Although it is not necessary to decide the final question identified at the start of these reasons (about the proper construction of the exemption clause in the contract between Mrs Young and Insight), it is desirable to say something shortly about that matter.

The exemption clause


The text of the clause was set out earlier. It will be recalled that the first part of the clause read: “Where the passenger occupies a motorcoach seat fitted with a safety belt” (emphasis added). That element of the clause should be given its ordinary meaning[28]. It limits the times to which the clause applies to the times when the passenger occupies a seat. That is, it should be read as referring only to times when the passenger is seated, not to times when the passenger stands up to move around the coach or to retrieve some item from an overhead shelf or for some other reason. The contract of carriage did not require passengers to remain seated at all times while the coach was in motion. The provision of a lavatory at the rear of the coach shows that the operator accepted that a passenger could, and sometimes would, get out of his or her seat.

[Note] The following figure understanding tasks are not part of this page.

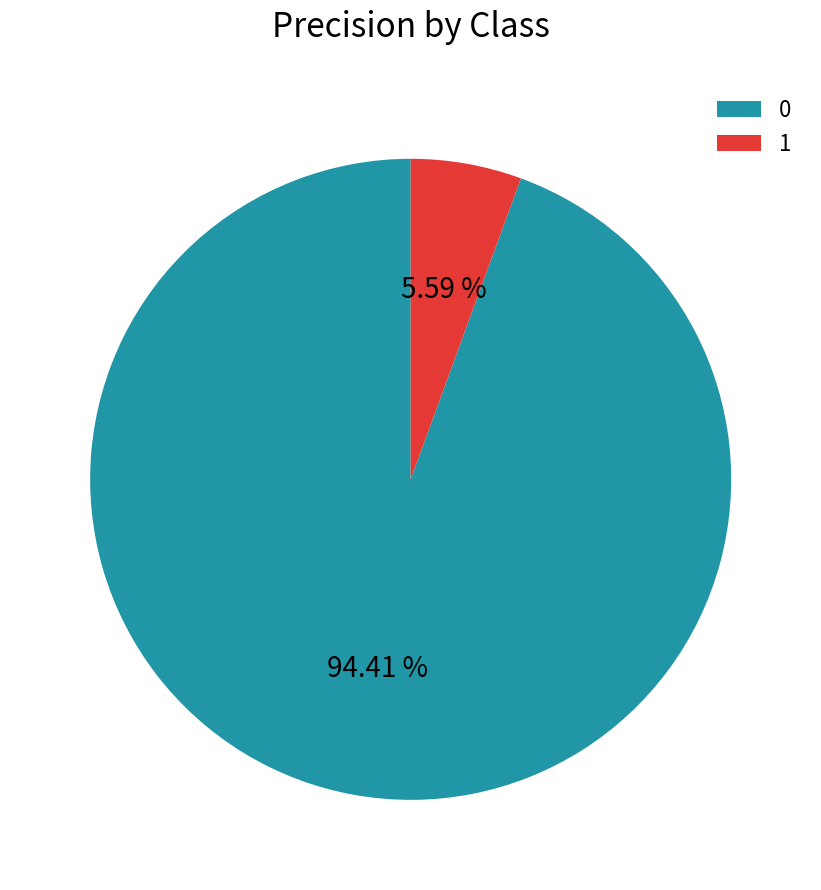

How many segments does this pie chart have?

2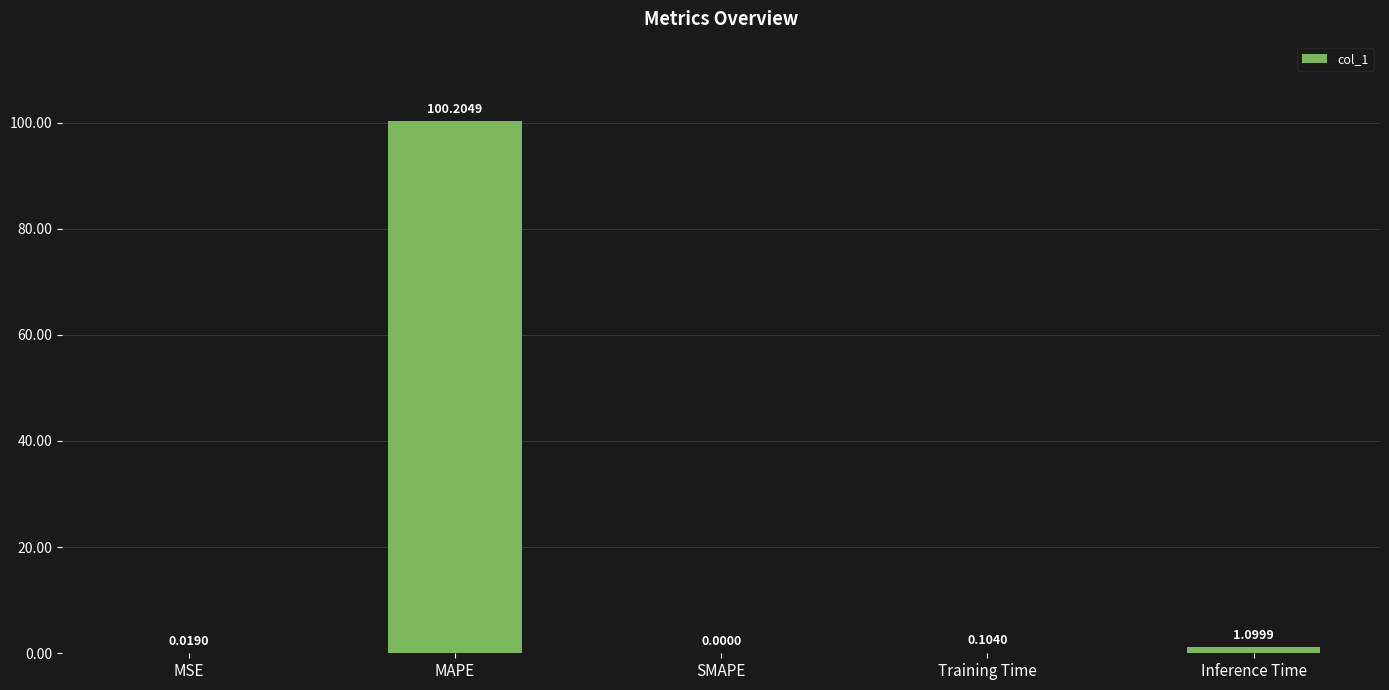

At which label is the value closest to 50?

Inference Time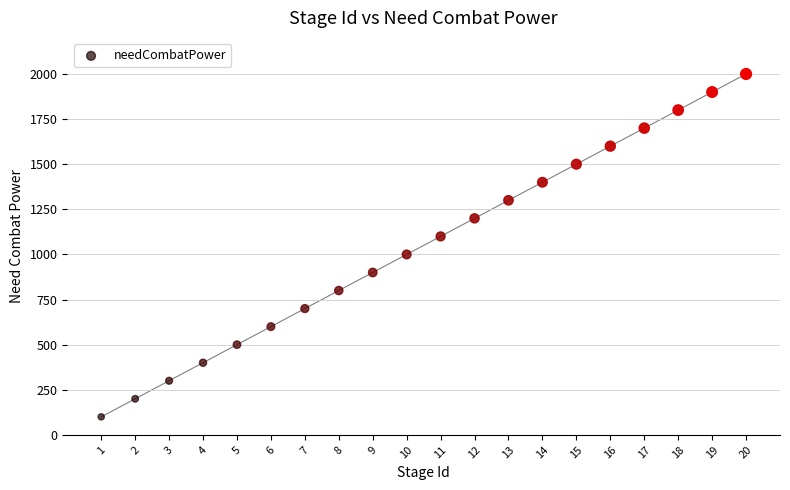

What is the range of Y values (max minus min)?

1900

If the introductory words of the exemption clause had omitted the word “seat”, it might have been possible to say that the exemption clause applied to any occasion when the passenger was aboard (or “occupie[d]”) a motorcoach fitted with seat belts, regardless of whether and why the passenger got out of the seat. But that is not how the clause was cast. The words “occupies a motorcoach seat” should be understood as meaning sitting in the seat and able to wear the safety belt. Mrs Young was not sitting in her seat when she fell. The exemption clause did not apply.


The appeal should be dismissed with costs.